Die alte Dame sagte: "Aha?", und dann lange nichts. Sie blieben stehen, weil der Hund von einem Baum nicht wegzuziehen war. "Was haben Sie denn geschrieben?"
Marlene erzählte es ihr.
"Soso. Na, dann mal viel Glück."
Marlene ärgerte sich.
Sie brachte die alte Dame nach Hause, wartete, bis diese ihr Portemonnaie gefunden hatte, was jedes Mal enervierende zehn Minuten dauerte, nahm das Geld entgegen. Das war ein Moment, der Marlene peinlich war. Sie sah die alte Dame nie an, wenn sie sich bedankte.
Eigentlich will ich weg von ihr, dachte sie jeden Abend, wenn sie das alte Haus verließ.
"Ich habe eine Kontaktanzeige aufgegeben", sagte Marlene zu dem schwulen Nachbarn, der Tür an Tür mit ihr wohnte. Manchmal trafen sie sich im Flur, beide keuchend, weil sie im fünften Stock wohnten und es keinen Aufzug gab. Johannes hatte dauernd eine neue Frisur, jetzt war es gerade eine Glatze. Er war zehn Jahre jünger als Marlene, arbeitete in einem schicken Möbelgeschäft und las gern amerikanische Möbelmagazine. Den jährlichen Ikea-Katalog im September entfernte er mit spitzen Fingern aus seinem Briefkasten und warf ihn sofort in den Müll.
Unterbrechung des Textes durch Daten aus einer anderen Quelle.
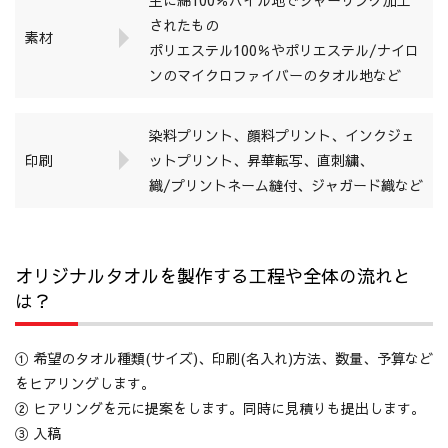
されたもの
素材
ポリエステル100％やポリエステル/ナイロ
ンのマイクロファイバーのタオル地など
染料プリント、顔料プリント、インクジェ
印刷
ットプリント、昇華転写、直刺繍、
織/プリントネーム縫付、ジャガード織など
オリジナルタオルを製作する工程や全体の流れと
は？
① 希望のタオル種類(サイズ)、印刷(名入れ)方法、数量、予算など
をヒアリングします。
② ヒアリングを元に提案をします。同時に見積りも提出します。
③ 入稿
"Willst Du´s jetzt noch mal wissen?“, fragte Johannes, während er seine Einkaufstüten vor seiner Wohnungstür abstellte.
"Was seid Ihr alle so blöd?“, fauchte Marlene.
"Was hast Du denn geschrieben?"
Marlene steckte den Schlüssel in ihre Wohnungstür und öffnete sie. Die Katze maunzte im Türspalt und schlich vorsichtig auf den Flur. Johannes hockte sich neben seine Tüten, um sie zu streicheln.
"Werd ich Dir noch erzählen, was ich geschrieben habe", sagte Marlene leicht beleidigt, aber sie blieb stehen.
"Erzähl schon."
"Schöne Frau sucht Millionär", verkündete Marlene.
Johannes Kopf senkte sich über die schnurrende Katze. Sein Nacken wurde rot, seine Glatze auch, seine Schultern zuckten.
"Lachst Du etwa? Katze komm! Mit dem wollen wir nichts mehr zu tun haben."
An diesem Abend entdeckte Marlene ein graues Schamhaar unter den braunen.
"Ich muss mich in eine andere Liga katapultieren", sagte Marlene laut zur Katze, um den Schreck zu verdauen. "Ich kriege Spinnweben zwischen den Beinen."